DATA IN THIS EXERCISE below:

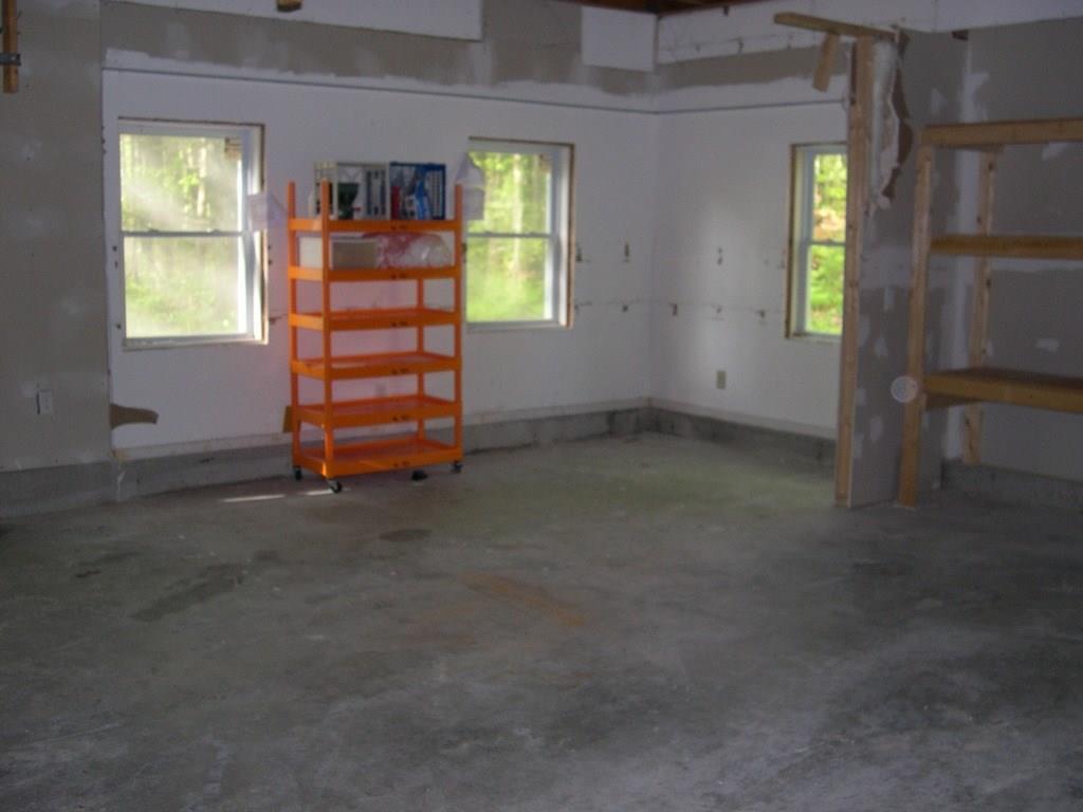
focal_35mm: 38
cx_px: 542
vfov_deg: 37.7
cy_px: 406
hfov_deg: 49.0
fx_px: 1189
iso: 172
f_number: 2.8
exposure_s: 1/60
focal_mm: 8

End of DATA IN THIS EXERCISE.

Could the material above be given again exactly, pictures excluded?

focal_35mm: 38
cx_px: 542
vfov_deg: 37.7
cy_px: 406
hfov_deg: 49.0
fx_px: 1189
iso: 172
f_number: 2.8
exposure_s: 1/60
focal_mm: 8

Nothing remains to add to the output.